§ **YOUR INSTRUCTIONS**: In the text from the entries below, replace "НХЛ" with "Национальной хоккейной лиге" and keep everything else unchanged. Leave the pictures out of your answer.

§ **DATASET**:
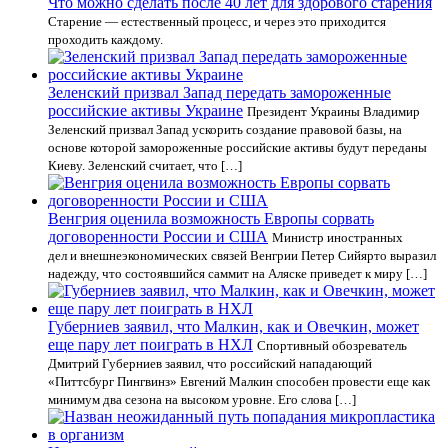
Что можно сделать после 40 лет для здорового старения
Старение — естественный процесс, и через это приходится
проходить каждому.
Зеленский призвал Запад передать замороженные
российские активы Украине
Президент Украины Владимир
Зеленский призвал Запад ускорить создание правовой базы, на
основе которой замороженные российские активы будут переданы
Киеву. Зеленский считает, что […]
Венгрия оценила возможность Европы сорвать
договоренности России и США
Министр иностранных
дел и внешнеэкономических связей Венгрии Петер Сийярто выразил
надежду, что состоявшийся саммит на Аляске приведет к миру […]
Губерниев заявил, что Малкин, как и Овечкин, может
еще пару лет поиграть в НХЛ
Спортивный обозреватель
Дмитрий Губерниев заявил, что российский нападающий
«Питтсбург Пингвинз» Евгений Малкин способен провести еще как
минимум два сезона на высоком уровне. Его слова […]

§ **FINISHED EXERCISE**:
Что можно сделать после 40 лет для здорового старения
Старение — естественный процесс, и через это приходится
проходить каждому.
Зеленский призвал Запад передать замороженные
российские активы Украине
Президент Украины Владимир
Зеленский призвал Запад ускорить создание правовой базы, на
основе которой замороженные российские активы будут переданы
Киеву. Зеленский считает, что […]
Венгрия оценила возможность Европы сорвать
договоренности России и США
Министр иностранных
дел и внешнеэкономических связей Венгрии Петер Сийярто выразил
надежду, что состоявшийся саммит на Аляске приведет к миру […]
Губерниев заявил, что Малкин, как и Овечкин, может
еще пару лет поиграть в Национальной хоккейной лиге
Спортивный обозреватель
Дмитрий Губерниев заявил, что российский нападающий
«Питтсбург Пингвинз» Евгений Малкин способен провести еще как
минимум два сезона на высоком уровне. Его слова […]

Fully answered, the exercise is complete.